*EXERCISE*. List every term that the data lake article below explains in the same sentence that names it.

* START EXCERPTED PASSAGE *

May
31
2018
--

Don’t Drown in your Data Lake

Don't drown in your data lake

Don't drown in your data lakeA data lake is “…a method of storing data within a system or repository, in its natural format, that facilitates the collocation of data in various schemata and structural forms…”1. Many companies find value in using a data lake but aren’t clear that they need to properly plan for it and maintain it in order to prevent issues.

The idea of a data lake rose from the need to store data in a raw format that is accessible to a variety of applications and authorized users. Hadoop is often used to query the data, and the necessary structures for querying are created through the query tool (schema on read) rather than as part of the data design (schema on write). There are other tools available for analysis, and many cloud providers are actively developing additional options for creating and managing your data lake. The cloud is often viewed as an ideal place for your data lake since it is inherently elastic and can expand to meet the needs of your data.

Data Lake or Data Swamp?

One of the key components of a functioning data lake is the continuing inflow and egress of data. Some data must be kept indefinitely but some can be archived or deleted after a defined period of time. Failure to remove stale data can result in a data swamp, where the out of date data is taking up valuable and costly space and may be causing queries to take longer to complete. This is one of the first issues that companies encounter in maintaining their data lake. Often, people view the data lake as a “final resting place” for data, but it really should be used for data that is accessed often, or at least occasionally.

* END EXCERPTED PASSAGE *
* START SUPPLIED RECORDS *

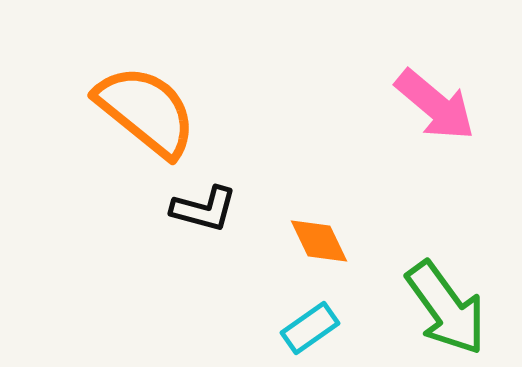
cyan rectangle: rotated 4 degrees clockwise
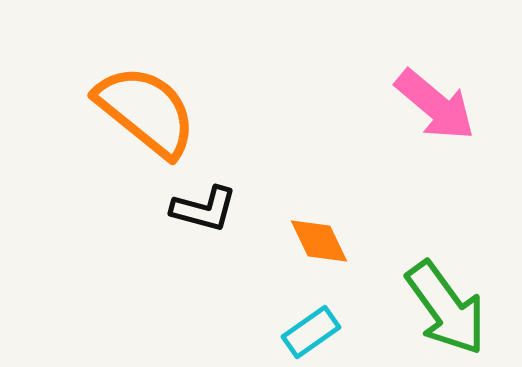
cyan rectangle: moved 1 px right, 4 px down
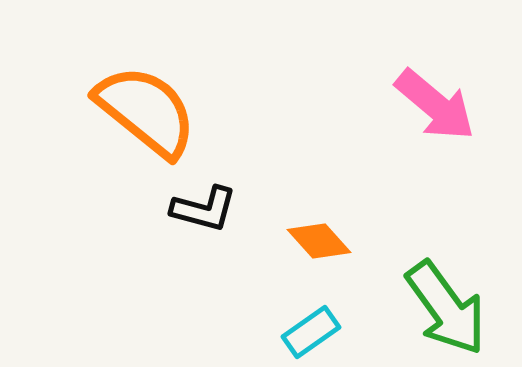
orange diamond: rotated 16 degrees counterclockwise
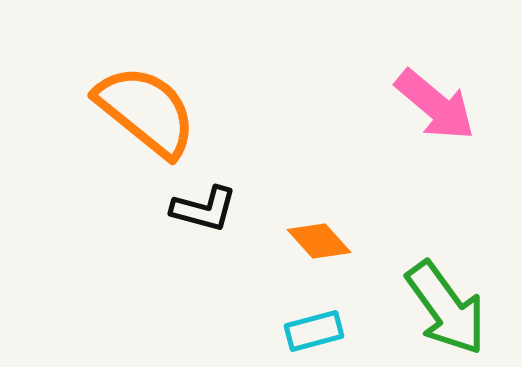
cyan rectangle: moved 3 px right, 1 px up; rotated 20 degrees clockwise
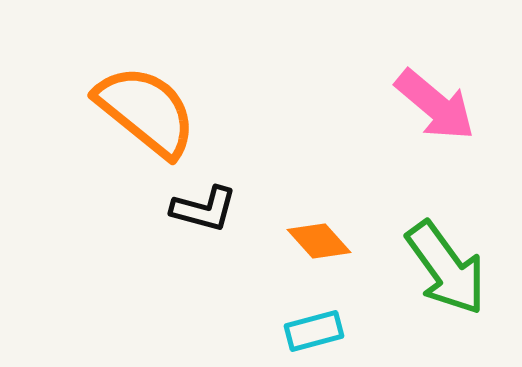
green arrow: moved 40 px up
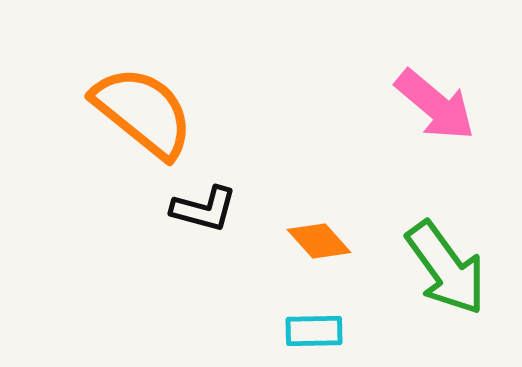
orange semicircle: moved 3 px left, 1 px down
cyan rectangle: rotated 14 degrees clockwise
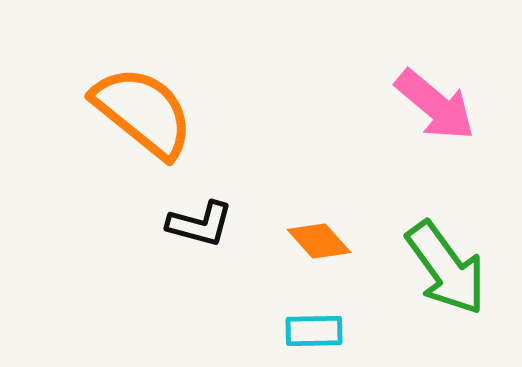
black L-shape: moved 4 px left, 15 px down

* END SUPPLIED RECORDS *

*SOLUTION TO THE EXERCISE*.
- data lake
- schema on read
- schema on write
- data swamp